Cepo
Ignacio Ruiz Quinano
Abc
Las explicaciones oficiales a la corrupción son como aquel chiste del período posterior a la Gran Guerra que contaba Hannah Arendt. Al antisemita que dice que los judíos provocaron la guerra le replican: “Sí, los judíos y los ciclistas”. “¿Por qué los ciclistas?”, pregunta aquél. “¿Por qué los judíos?”, le responde el otro.
–Si es que aquí roba toda la peña –me dice el taxista, que lleva el contador tapado con un banderín del Atleti.
Como si la corrupción consistiera en robar.
El robo es el género, y la corrupción, la especie.
El robo es el delito, y la corrupción, el vicio (del sistema, pero vicio).
Volviendo a Arendt, que hablaba de cosas más trágicas:
–Al asimilar el delito y transformarlo en vicio, la sociedad niega toda responsabilidad y establece un mundo de fatalidades que enreda a los hombres.
Ella ve cómo la perversidad humana, aceptada por la sociedad, deja de ser un acto de la voluntad para convertirse en cualidad inherente y psicológica que el hombre no puede rechazar o elegir: le es impuesta desde fuera y le gobierna tan coactivamente como la droga al adicto.
–Ladrón –le digo al taxista, que es como Zapatero y no quiere citas– es el que vende a su madre, y corrupto, el que, pudiendo venderla, la regala.
No lo ve.
Como mañana empieza San Isidro, le digo que el corrupto sería el toro (de lidia, que bien pocos vamos a ver en esta Feria), y el ladrón, el buey: es más fácil pasar de toro a buey que de buey a toro.
–Lo que tienen que hacer todos es devolver el dinero –zanja la discusión.
Mala solución: si devuelven el dinero, otro lo cogerá.
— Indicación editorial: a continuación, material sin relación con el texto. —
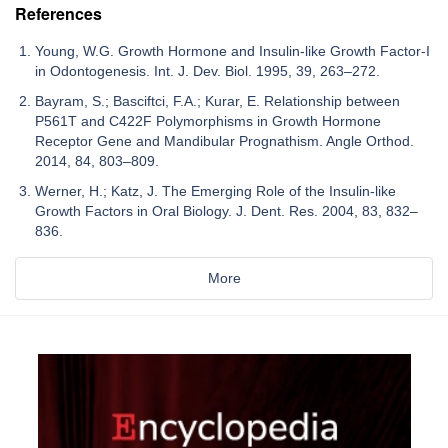
References
Young, W.G. Growth Hormone and Insulin-like Growth Factor-I
in Odontogenesis. Int. J. Dev. Biol. 1995, 39, 263–272.
Bayram, S.; Basciftci, F.A.; Kurar, E. Relationship between
P561T and C422F Polymorphisms in Growth Hormone
Receptor Gene and Mandibular Prognathism. Angle Orthod.
2014, 84, 803–809.
Werner, H.; Katz, J. The Emerging Role of the Insulin-like
Growth Factors in Oral Biology. J. Dent. Res. 2004, 83, 832–
836.
More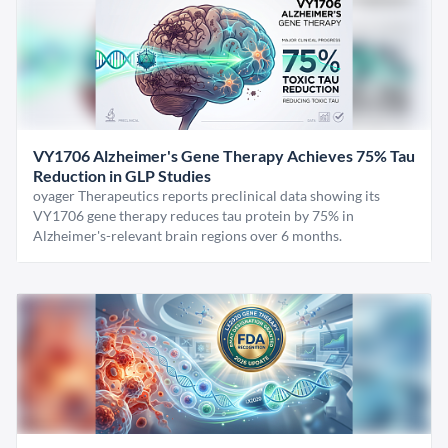
VY1706 Alzheimer's Gene Therapy Achieves 75% Tau
Reduction in GLP Studies
oyager Therapeutics reports preclinical data showing its
VY1706 gene therapy reduces tau protein by 75% in
Alzheimer's-relevant brain regions over 6 months.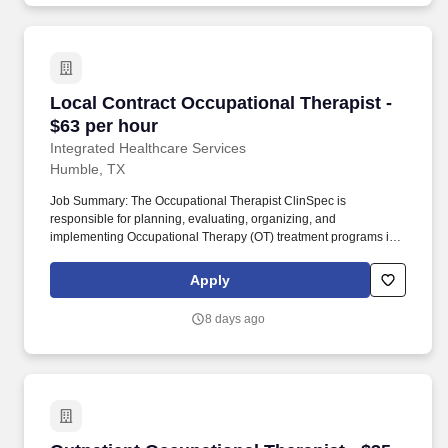
Local Contract Occupational Therapist - $63 p
Local Contract Occupational Therapist -
$63 per hour
Integrated Healthcare Services
Humble, TX
Job Summary: The Occupational Therapist ClinSpec is
responsible for planning, evaluating, organizing, and
implementing Occupational Therapy (OT) treatment programs in a
developmentally and age-appropriate manner for patients
ranging from neonates to adulthood. This role involves
Apply
completing patient evaluations, developing individualized care
plans, setting measurable goals in collaboration with patients and
8 days ago
families, and performing patient care activities within the scope of
training and responsibilities.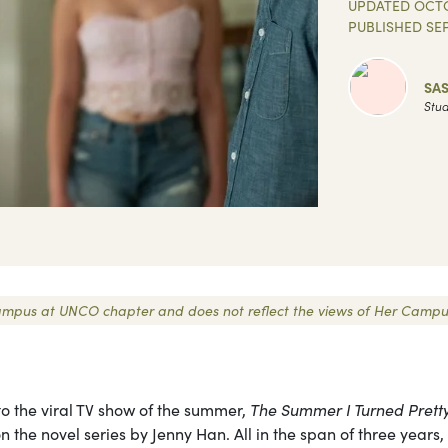
UPDATED
OCTO
PUBLISHED
SE
SA
Stud
r Campus at UNCO chapter and does not reflect the views of Her Campu
 to the viral TV show of the summer,
The Summer I Turned Pretty
e novel series by Jenny Han. All in the span of three years,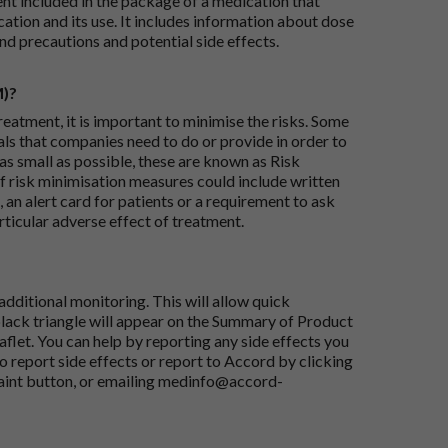
ent included in the package of a medication that
ation and its use. It includes information about dose
nd precautions and potential side effects.
M)?
reatment, it is important to minimise the risks. Some
ials that companies need to do or provide in order to
as small as possible, these are known as Risk
risk minimisation measures could include written
 an alert card for patients or a requirement to ask
articular adverse effect of treatment.
dditional monitoring. This will allow quick
black triangle will appear on the Summary of Product
flet. You can help by reporting any side effects you
o report side effects or report to Accord by clicking
aint button
, or emailing
medinfo@accord-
Así funciona el sistema. Mejor que obligar a devolverlo sería obligar a gastarlo, para que, al circular, salpique. “El tiburón se baña, pero salpica”, decía un político batistiano en Cuba. Para el contribuyente, que es el pobre, siempre habrá mayor reparación si Juan Lanzas confía su capitalito a los mercados que si Valderas reparte doscientos millones entre oenegés.